REP. ALEXANDER: Thank you, Mr. Chair. I’ll be real quick. I appreciate the Clerk’s position in trying to make it easier to have servicemen and women vote any where deployed or — or in a unit wherever, and have a Voting Assistance Officer. I really took that to heart myself. But did you ever think of possible fraud when it comes to allowing military men and women to fax in their ballot, where, you know, as someone who — who was an Adjutant and ran an S1 in a battalion, the — the way usually squadrons and battalions work, you know, you’d have a Lance Corporal, a 19 or 20-year-old, fine, outstanding young man or woman who wanted to vote fill out the ballot, and then bring that piece of paper to the S1 office to be faxed. He or she doesn’t fax it themselves. Another clerk does.

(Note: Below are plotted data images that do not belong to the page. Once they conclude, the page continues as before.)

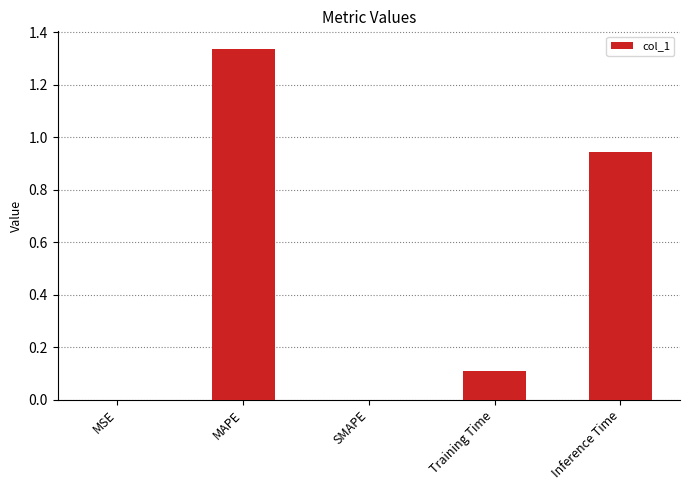

Which label corresponds to the largest value in the chart?

MAPE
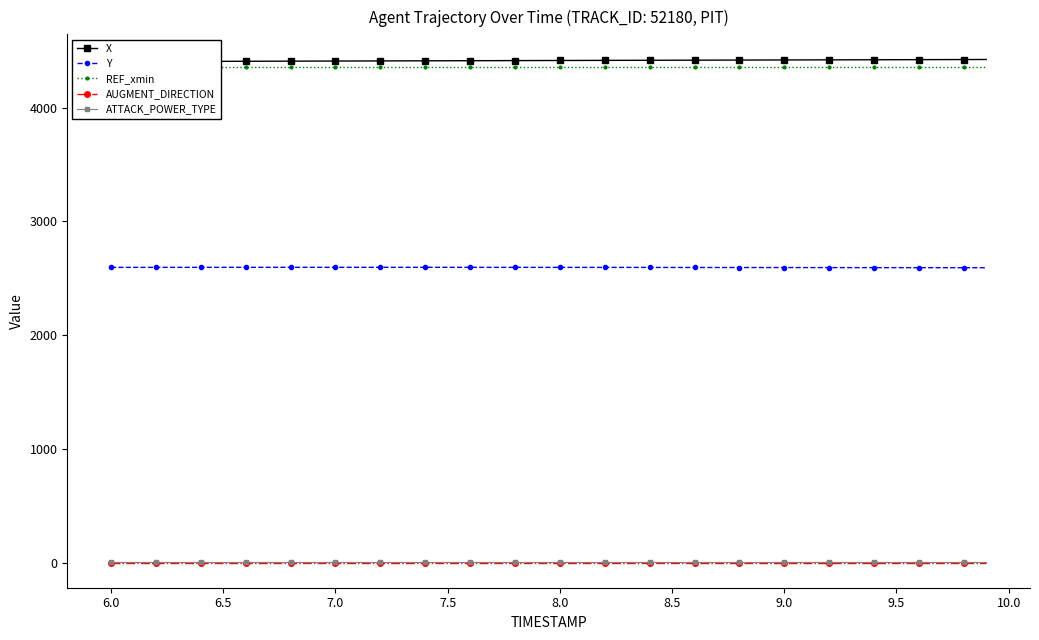

What is the average value of the ATTACK_POWER_TYPE series?

6.0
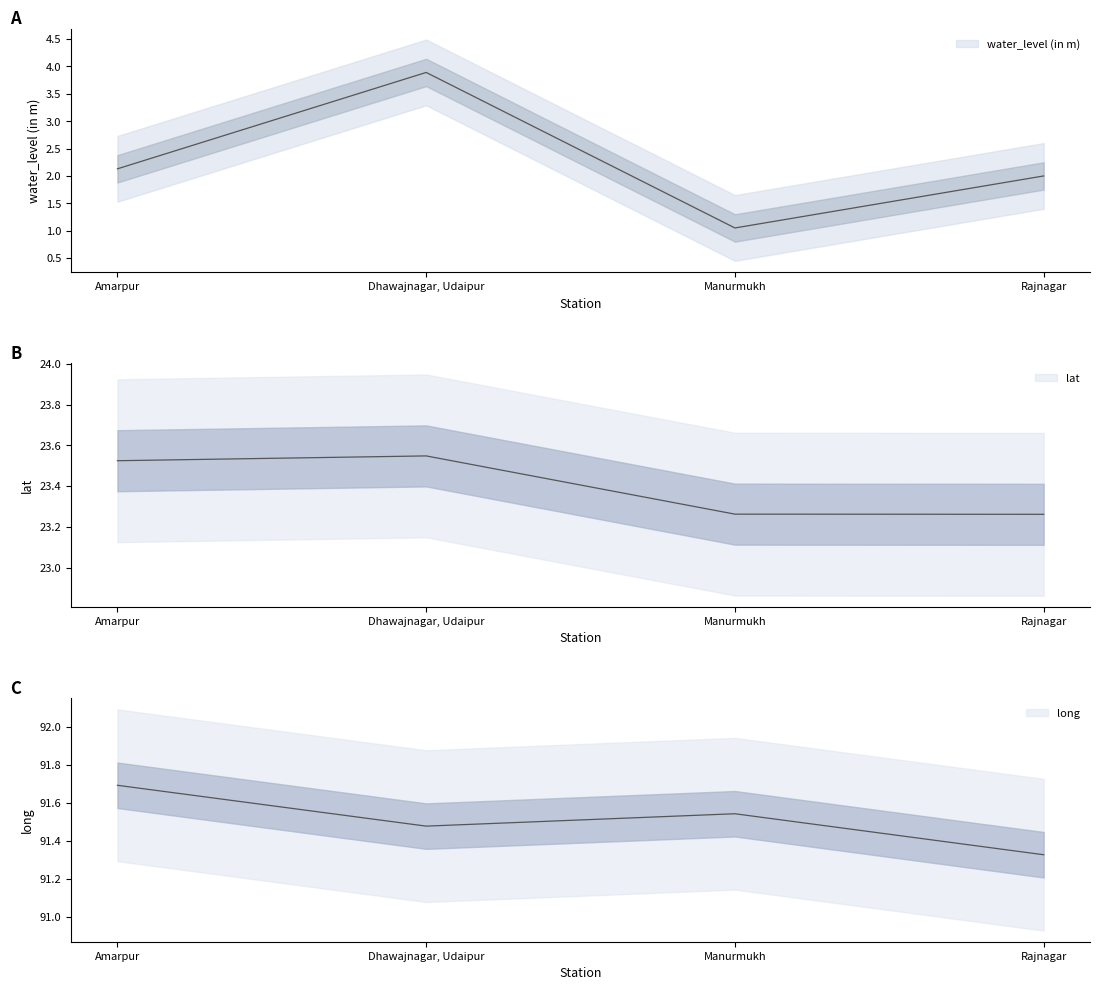

Which series has the largest total across all categories?

long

ANTOINETTE SPINELLI: Oh, is that right?

REP. ALEXANDER: That — that would probably be the very common way this is implemented in most units, at the unit level, where you have a 19-year-old individual, a 20-year-old person, a Lance Corporal wants to vote — good on him for wanting to do that — brings that to their Platoon Sergeant up the chain. That Platoon Sergeant maybe, or a Squad Leader, facilitates the Lance Corporal to go to the S1 office. He submits that, and that will get faxed with a whole stack of other faxes that are going to go out in the office. And as someone that was an Adjutant, I was running an office like this day in and day out. And as an Adjutant, I would worry, as being sort of the person who is managing this type of office, that I would have a fellow maybe Lance Corporal faxing this information, where you might have someone that, being 19 or 20 years old, didn’t realize that, oh, changing it from, you know, Senator McCain, to President Obama is not a serious felony offense, which it is, and because of that chain of custody in — in reality, and — and the way maybe the military works in — in professional office spaces, I would just worry that during this handover to the fax, that you’re opening the door for potential fraud.

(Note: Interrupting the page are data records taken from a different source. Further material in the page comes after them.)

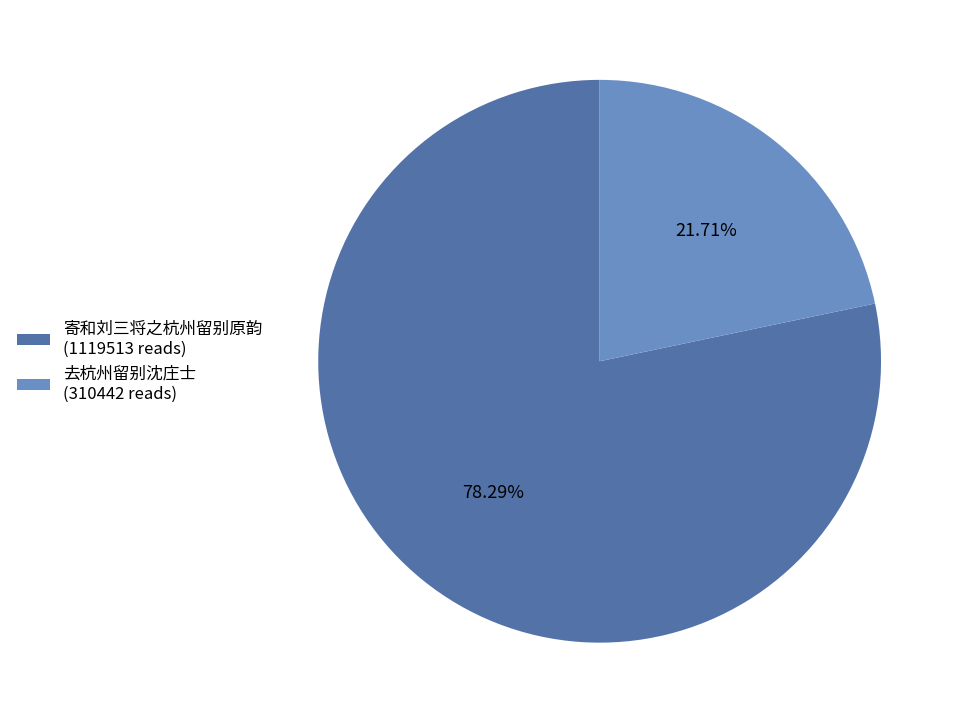

Is there any slice that represents more than half of the pie?

Yes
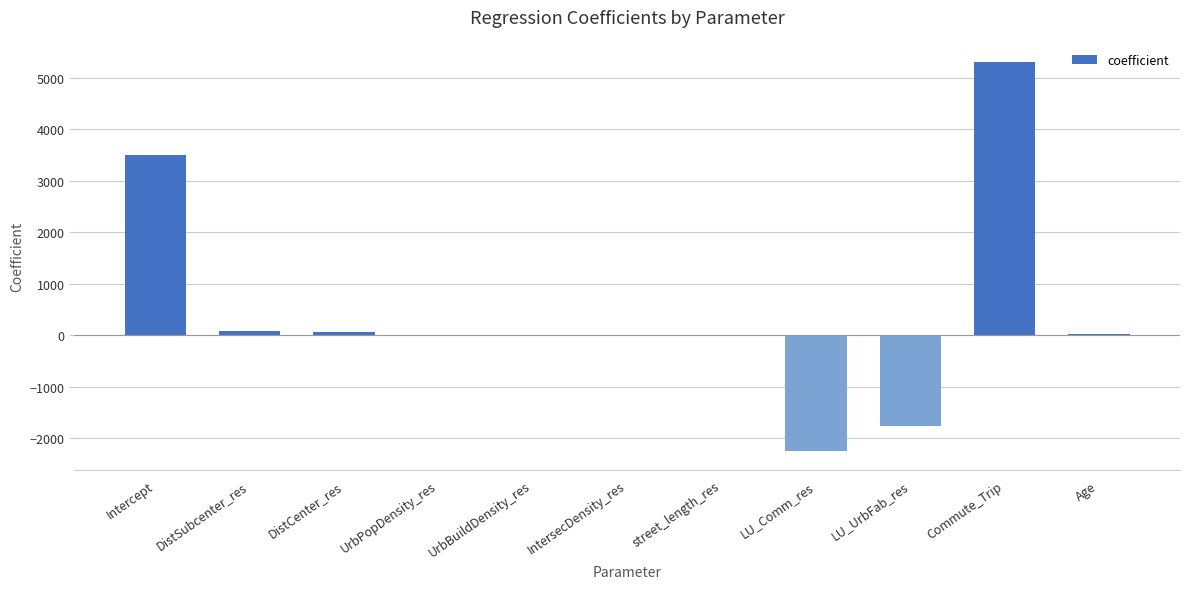

What is the sum of all values?

4970.8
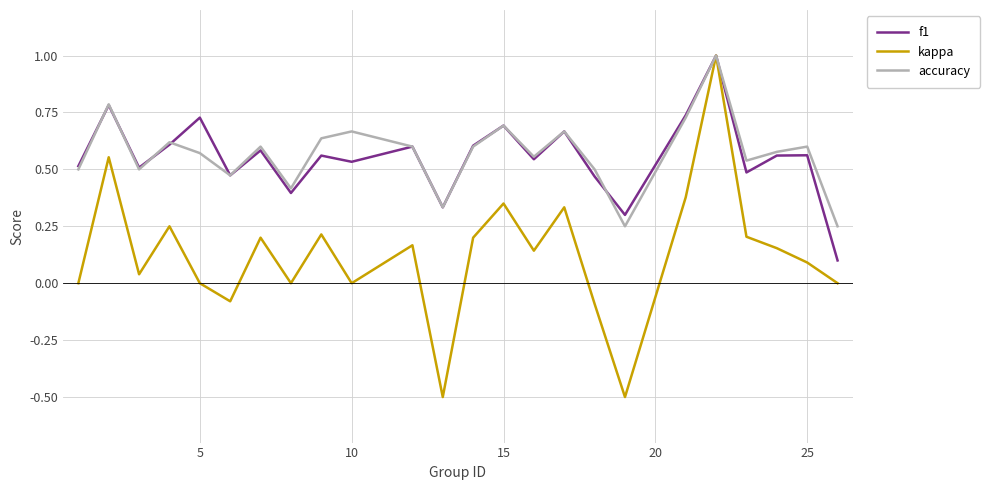

Which series has the largest range (max minus min)?

kappa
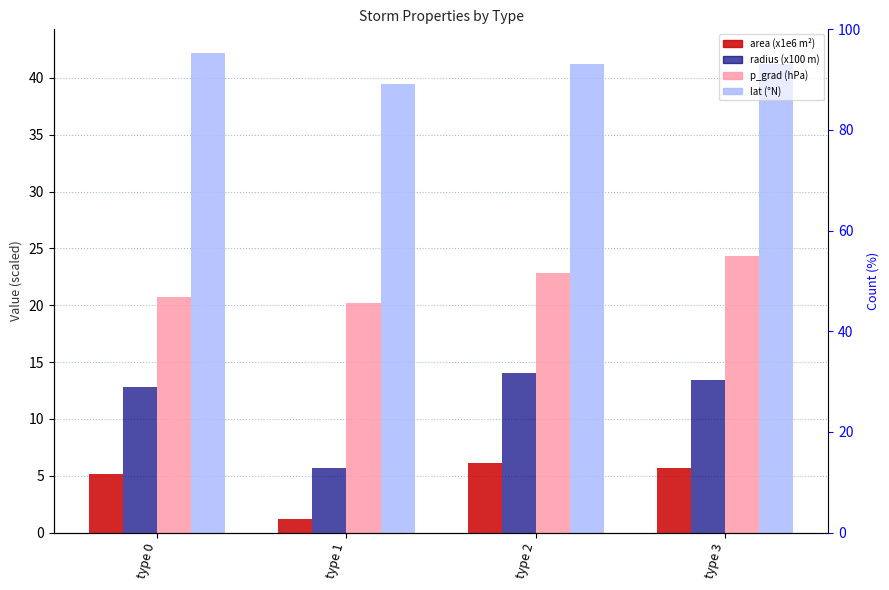

Where does the radius (x100 m) series first go above 13?

type 2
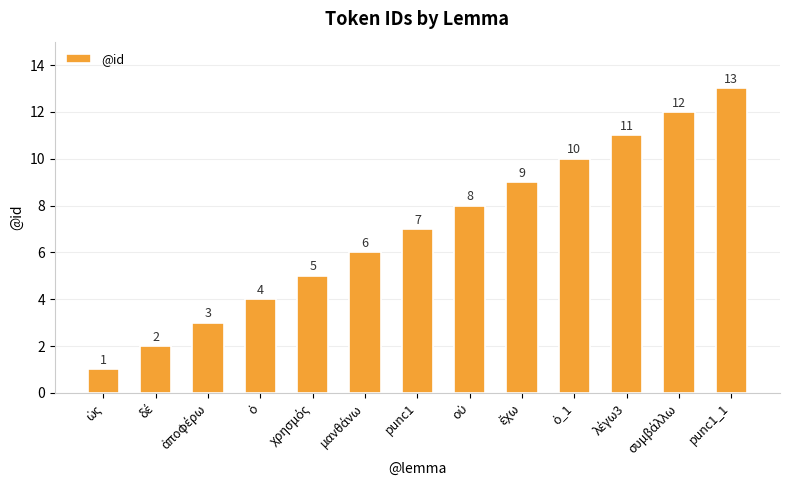

What is the sum of all values?

91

But the individual’s not, themselves, faxing it. Most likely, and most of the times in squadrons, you’re going to have a third party doing it, usually a 20, 21, 22-year-old Corporal or Lance Corporal doing that. And as an Adjutant running an S1, I’d be very concerned about this, and — and monitoring this very carefully, but — but that is something that would really concern me, and — and trouble me. Have the clerks thought of it from — from that angle at all? Where you could have potential voter fraud coming out of this?